Task instructions:
Your answer should consist of each line below that includes the word "dated".

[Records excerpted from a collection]

-------

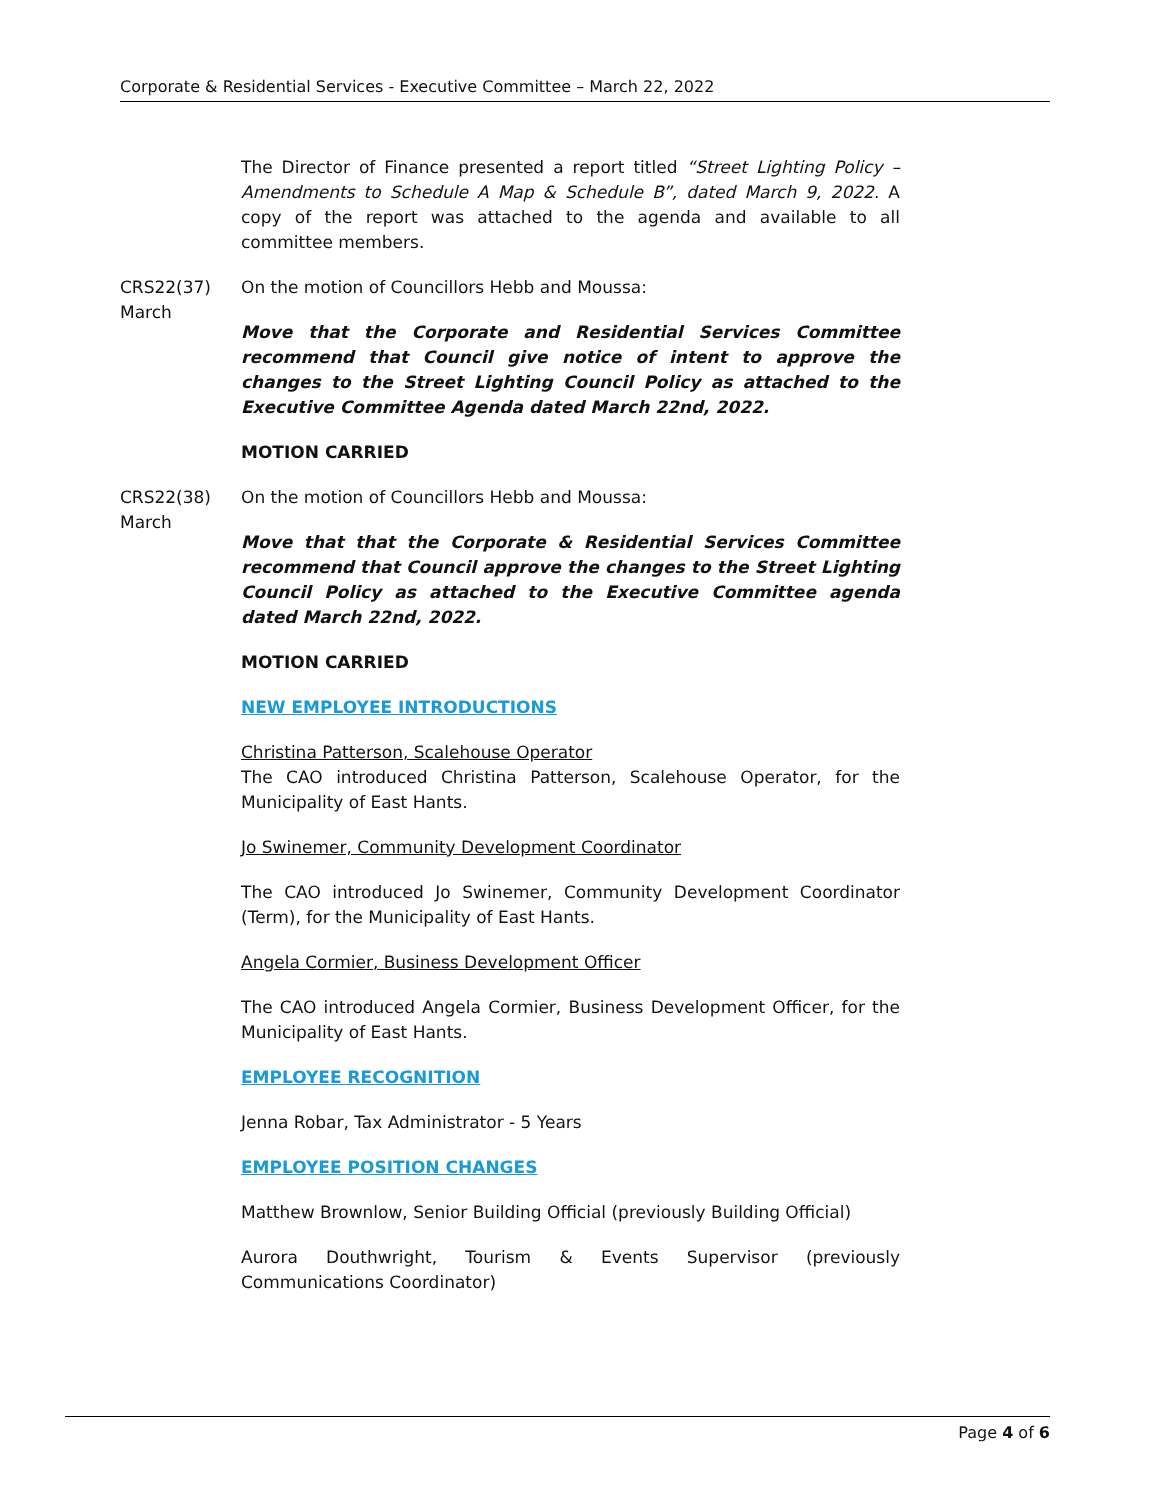Corporate & Residential Services - Executive Committee – March 22, 2022
The Director of Finance presented a report titled “Street Lighting Policy – Amendments to Schedule A Map & Schedule B”, dated March 9, 2022. A copy of the report was attached to the agenda and available to all committee members.
CRS22(37)
March
On the motion of Councillors Hebb and Moussa:
Move that the Corporate and Residential Services Committee recommend that Council give notice of intent to approve the changes to the Street Lighting Council Policy as attached to the Executive Committee Agenda dated March 22nd, 2022.
MOTION CARRIED
CRS22(38)
March
On the motion of Councillors Hebb and Moussa:
Move that that the Corporate & Residential Services Committee recommend that Council approve the changes to the Street Lighting Council Policy as attached to the Executive Committee agenda dated March 22nd, 2022.
MOTION CARRIED
NEW EMPLOYEE INTRODUCTIONS
Christina Patterson, Scalehouse Operator
The CAO introduced Christina Patterson, Scalehouse Operator, for the Municipality of East Hants.
Jo Swinemer, Community Development Coordinator
The CAO introduced Jo Swinemer, Community Development Coordinator (Term), for the Municipality of East Hants.
Angela Cormier, Business Development Officer
The CAO introduced Angela Cormier, Business Development Officer, for the Municipality of East Hants.
EMPLOYEE RECOGNITION
Jenna Robar, Tax Administrator - 5 Years
EMPLOYEE POSITION CHANGES
Matthew Brownlow, Senior Building Official (previously Building Official)
Aurora Douthwright, Tourism & Events Supervisor (previously Communications Coordinator)
Page 4 of 6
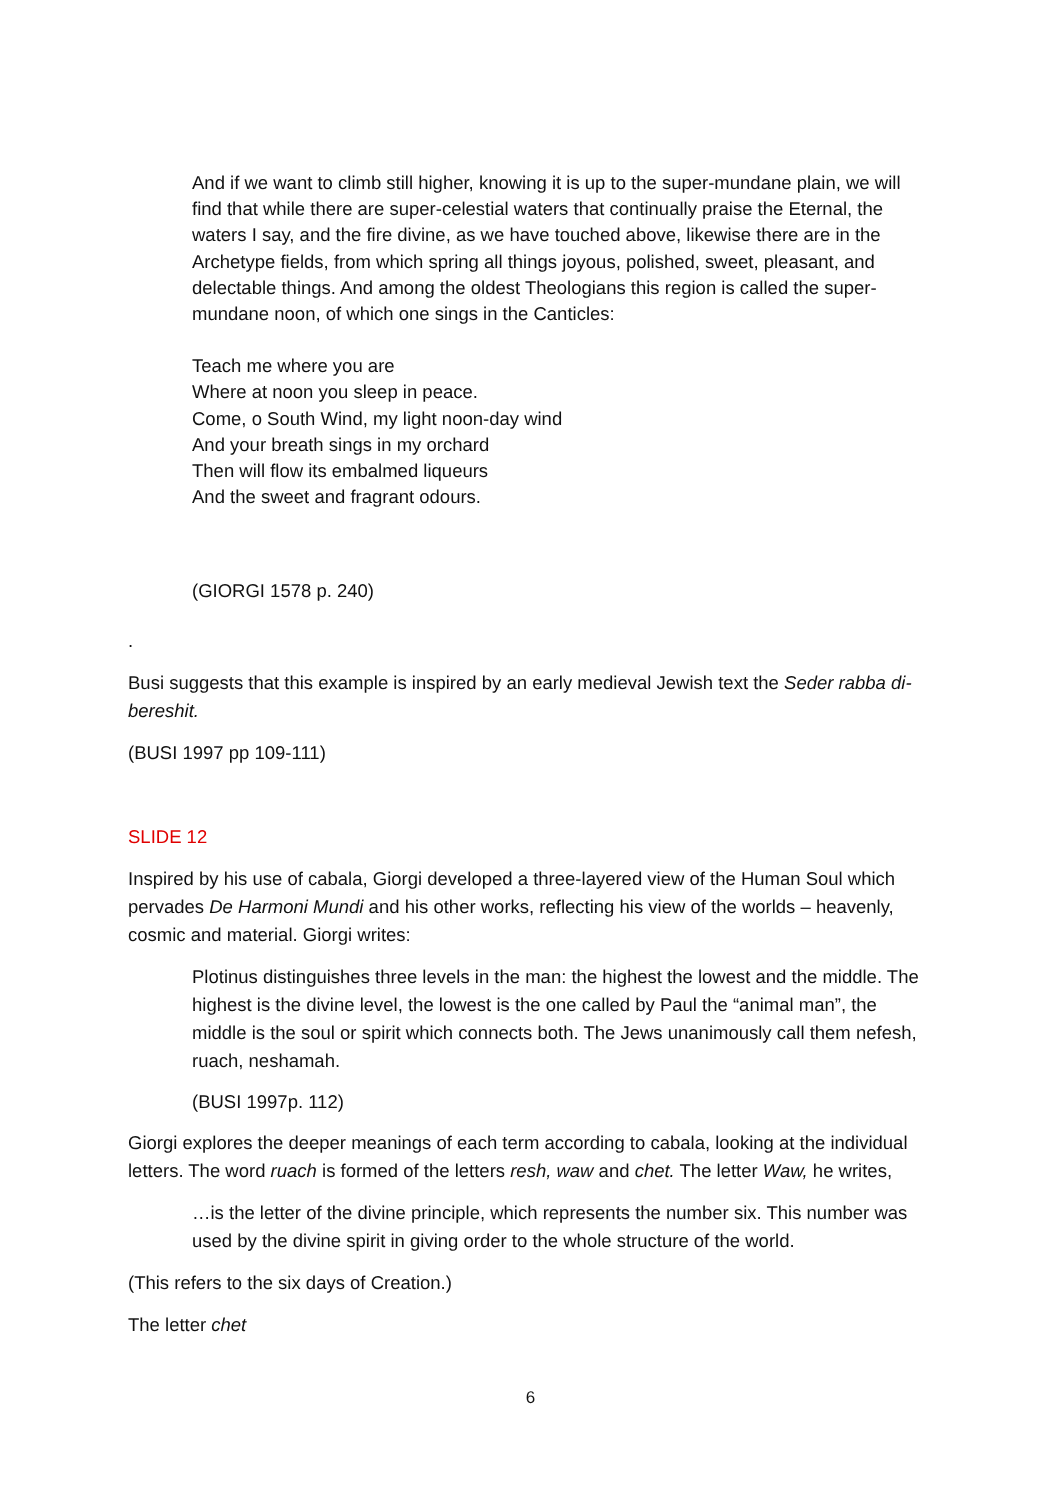And if we want to climb still higher, knowing it is up to the super-mundane plain, we will find that while there are super-celestial waters that continually praise the Eternal, the waters I say, and the fire divine, as we have touched above, likewise there are in the Archetype fields, from which spring all things joyous, polished, sweet, pleasant, and delectable things. And among the oldest Theologians this region is called the super-mundane noon, of which one sings in the Canticles:
Teach me where you are
Where at noon you sleep in peace.
Come, o South Wind, my light noon-day wind
And your breath sings in my orchard
Then will flow its embalmed liqueurs
And the sweet and fragrant odours.
(GIORGI 1578 p. 240)
.
Busi suggests that this example is inspired by an early medieval Jewish text the Seder rabba di-bereshit.
(BUSI 1997 pp 109-111)
SLIDE 12
Inspired by his use of cabala, Giorgi developed a three-layered view of the Human Soul which pervades De Harmoni Mundi and his other works, reflecting his view of the worlds – heavenly, cosmic and material. Giorgi writes:
Plotinus distinguishes three levels in the man: the highest the lowest and the middle. The highest is the divine level, the lowest is the one called by Paul the “animal man”, the middle is the soul or spirit which connects both. The Jews unanimously call them nefesh, ruach, neshamah.
(BUSI 1997p. 112)
Giorgi explores the deeper meanings of each term according to cabala, looking at the individual letters. The word ruach is formed of the letters resh, waw and chet. The letter Waw, he writes,
…is the letter of the divine principle, which represents the number six. This number was used by the divine spirit in giving order to the whole structure of the world.
(This refers to the six days of Creation.)
The letter chet
6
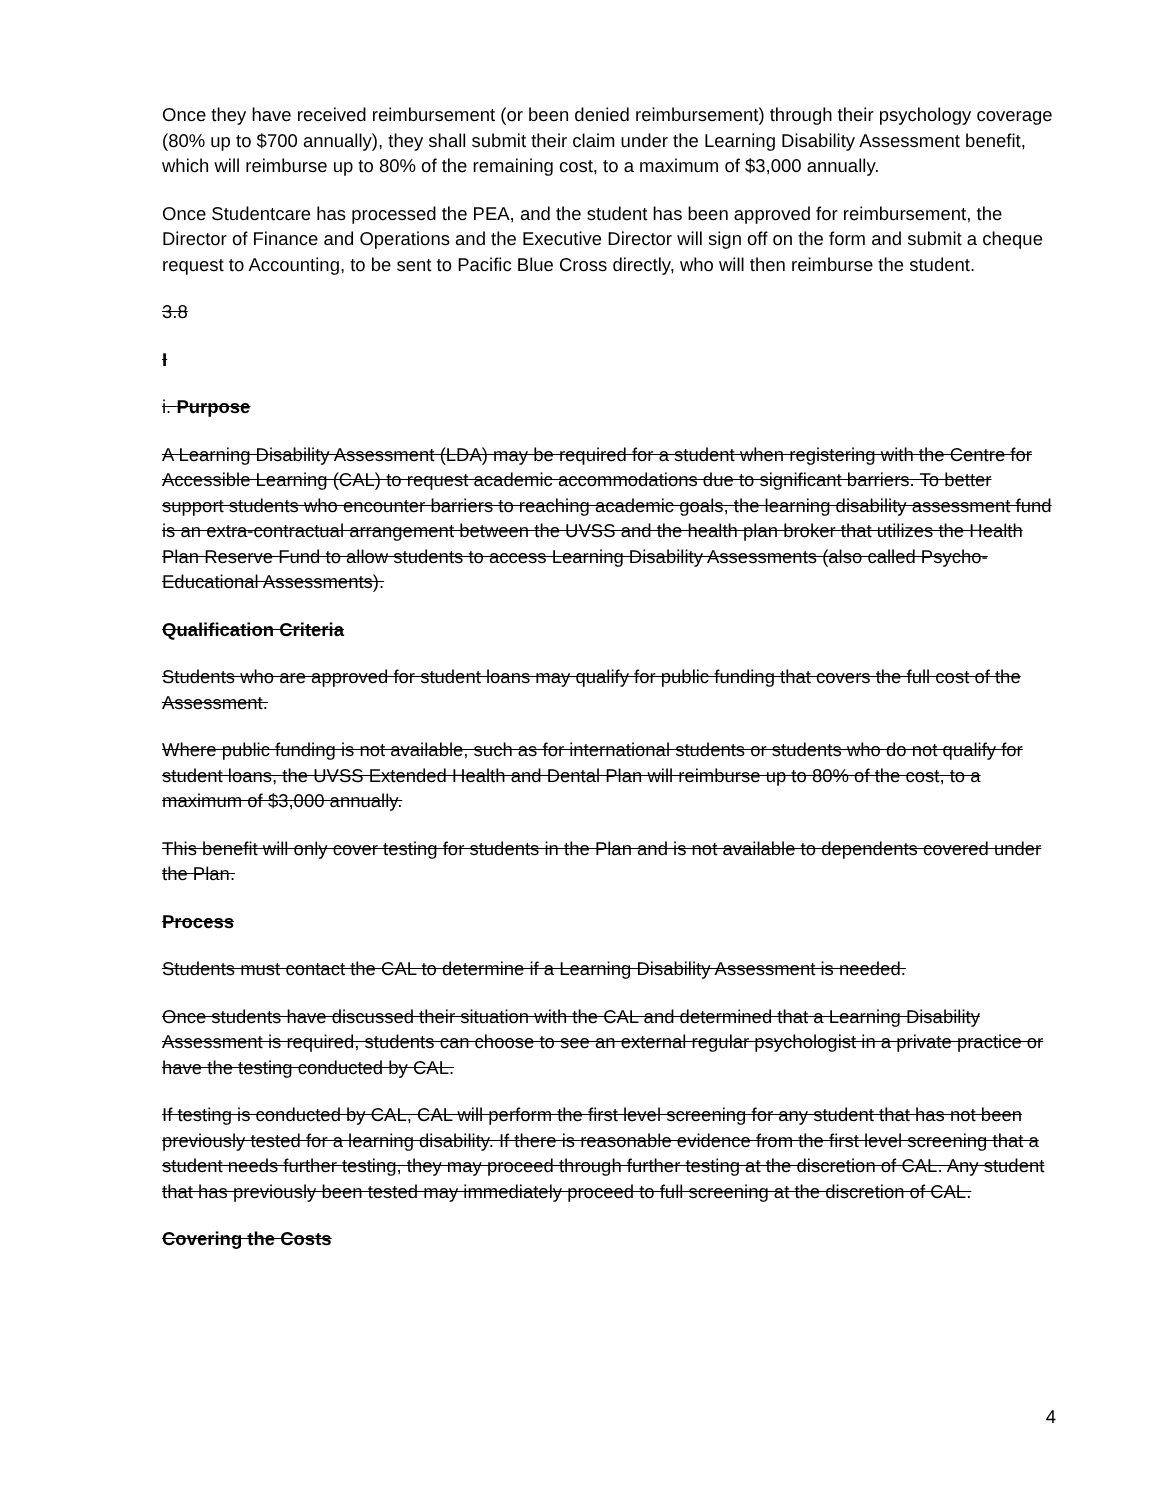Once they have received reimbursement (or been denied reimbursement) through their psychology coverage (80% up to $700 annually), they shall submit their claim under the Learning Disability Assessment benefit, which will reimburse up to 80% of the remaining cost, to a maximum of $3,000 annually.
Once Studentcare has processed the PEA, and the student has been approved for reimbursement, the Director of Finance and Operations and the Executive Director will sign off on the form and submit a cheque request to Accounting, to be sent to Pacific Blue Cross directly, who will then reimburse the student.
3.8
I
i. Purpose
A Learning Disability Assessment (LDA) may be required for a student when registering with the Centre for Accessible Learning (CAL) to request academic accommodations due to significant barriers. To better support students who encounter barriers to reaching academic goals, the learning disability assessment fund is an extra-contractual arrangement between the UVSS and the health plan broker that utilizes the Health Plan Reserve Fund to allow students to access Learning Disability Assessments (also called Psycho-Educational Assessments).
Qualification Criteria
Students who are approved for student loans may qualify for public funding that covers the full cost of the Assessment.
Where public funding is not available, such as for international students or students who do not qualify for student loans, the UVSS Extended Health and Dental Plan will reimburse up to 80% of the cost, to a maximum of $3,000 annually.
This benefit will only cover testing for students in the Plan and is not available to dependents covered under the Plan.
Process
Students must contact the CAL to determine if a Learning Disability Assessment is needed.
Once students have discussed their situation with the CAL and determined that a Learning Disability Assessment is required, students can choose to see an external regular psychologist in a private practice or have the testing conducted by CAL.
If testing is conducted by CAL, CAL will perform the first level screening for any student that has not been previously tested for a learning disability. If there is reasonable evidence from the first level screening that a student needs further testing, they may proceed through further testing at the discretion of CAL. Any student that has previously been tested may immediately proceed to full screening at the discretion of CAL.
Covering the Costs
4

-------

Written solution:
The Director of Finance presented a report titled “Street Lighting Policy – Amendments to Schedule A Map & Schedule B”, dated March 9, 2022. A copy of the report was attached to the agenda and available to all committee members.
Move that the Corporate and Residential Services Committee recommend that Council give notice of intent to approve the changes to the Street Lighting Council Policy as attached to the Executive Committee Agenda dated March 22nd, 2022.
Move that that the Corporate & Residential Services Committee recommend that Council approve the changes to the Street Lighting Council Policy as attached to the Executive Committee agenda dated March 22nd, 2022.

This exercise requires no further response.